Warum Arbeiten im Gesundheitswesen besonders belastet
Arbeitszeiten im Krankenhaus unterscheiden sich seit jeher von denen in vielen anderen Berufen. 24 Stunden-Dienst, Wochenend-Dienst, Spätdienst, Nachtdienst, Schichtbetrieb sind typische Arbeitszeit-Erscheinungen im Krankenhaus, die physisch und psychisch belasten. Nicht zu unterschätzen ist die Belastung durch die tägliche Konfrontation mit Leid und Tod sowie – nicht selten – mit der Vergeblichkeit des eigenen Bemühens. Ein weiterer Belastungsfaktor ist die in den letzten Jahren stark intensivierte Ökonomisierung des Gesundheitswesens mit einer wesentlich engeren Arbeitstaktung, strikteren Vorgaben und engerer Überwachung bei Ausübung der Tätigkeit. Last but not least hat auch die Bürokratisierung des Gesundheitswesens mit zahlreichen Reporting- und Dokumentationspflichten das Arbeiten nicht einfacher gemacht.
Ein multikausales Geschehen
Dass gerade ältere Frauen im Gesundheitswesen überdurchschnittlich oft an psychischen Erkrankungen leiden, ist nicht wirklich überraschend. Statistisch gesehen werden generell bei Frauen psychische Erkrankungen häufiger diagnostiziert als bei Männern. Das liegt nicht an geschlechtsspezifischer Befindlichkeit oder unterschiedlicher psychischer Konstitution, sondern eher am Umgang und unterschiedlicher Symptomatik bei den Geschlechtern im Zusammenhang mit psychischen Leiden.

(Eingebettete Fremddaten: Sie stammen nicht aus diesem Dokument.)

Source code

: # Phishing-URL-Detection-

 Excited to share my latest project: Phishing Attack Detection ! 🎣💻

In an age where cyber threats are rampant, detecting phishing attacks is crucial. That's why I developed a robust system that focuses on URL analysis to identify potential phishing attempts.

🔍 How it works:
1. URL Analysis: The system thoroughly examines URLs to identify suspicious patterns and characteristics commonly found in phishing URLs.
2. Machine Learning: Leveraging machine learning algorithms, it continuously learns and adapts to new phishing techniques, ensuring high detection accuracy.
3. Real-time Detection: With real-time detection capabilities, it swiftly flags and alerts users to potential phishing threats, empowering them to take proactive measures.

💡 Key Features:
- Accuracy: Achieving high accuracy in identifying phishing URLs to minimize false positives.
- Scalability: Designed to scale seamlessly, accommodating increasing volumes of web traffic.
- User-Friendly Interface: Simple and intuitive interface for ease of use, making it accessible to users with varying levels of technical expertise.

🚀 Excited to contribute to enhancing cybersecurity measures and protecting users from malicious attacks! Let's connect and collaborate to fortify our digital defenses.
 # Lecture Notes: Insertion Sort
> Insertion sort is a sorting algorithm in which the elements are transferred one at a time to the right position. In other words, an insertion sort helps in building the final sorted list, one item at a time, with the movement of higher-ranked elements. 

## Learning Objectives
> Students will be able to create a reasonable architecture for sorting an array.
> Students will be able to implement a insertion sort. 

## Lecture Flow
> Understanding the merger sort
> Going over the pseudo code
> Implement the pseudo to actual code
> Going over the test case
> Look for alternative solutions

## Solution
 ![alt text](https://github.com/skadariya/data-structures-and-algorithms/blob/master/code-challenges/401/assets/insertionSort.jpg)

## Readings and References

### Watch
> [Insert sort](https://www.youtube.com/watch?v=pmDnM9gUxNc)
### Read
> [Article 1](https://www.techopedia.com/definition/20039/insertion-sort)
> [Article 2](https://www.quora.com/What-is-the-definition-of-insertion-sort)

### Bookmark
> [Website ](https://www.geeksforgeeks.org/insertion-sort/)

Auch der Altersfaktor lässt sich erklären. Viele psychische Erkrankungen wie Burnout oder Depression bauen sich erst über Jahre auf, ehe sie zum Ausbruch kommen. Es ist oft der sprichwörtliche Tropfen, der das Fass zum Überlaufen bringt. Selbst eine vergleichsweise geringe Mehrbelastung kann dann zum Krankheitsausbruch führen. Hinzu kommt, dass mit zunehmendem Alter die Belastungsfähigkeit tendenziell abnimmt. Stress, Hektik und hohe Arbeitsbelastung werden nicht mehr so leicht genommen wie in jungen Jahren. Ein weiteres Spezifikum bei Frauen ist, dass sie nach wie vor Familie und Beruf unter einen Hut bringen müssen – eine hoch anspruchsvolle Aufgabe, die ihren Tribut fordert.
Anspruch und Wirklichkeit
Arbeitgeber im Gesundheitswesen sind vor diesem Hintergrund besonders gefordert, Maßnahmen zur psychischen Gesundheit und zum Wohlbefinden am Arbeitsplatz zu ergreifen, wie etwa öfter das Gespräch zu suchen und sich nach dem Wohlbefinden der Mitarbeiterinnen und Mitarbeiter zu erkundigen – im wohlverstandenen Eigeninteresse, aber auch aus Fürsorgepflicht. Hier klaffen Anspruch und Wirklichkeit oft auseinander. Aber auch Gefährdete selbst sind gefordert, achtsam und sorgsam mit sich selbst umzugehen. Selbstschutz fördert die psychische Stabilität.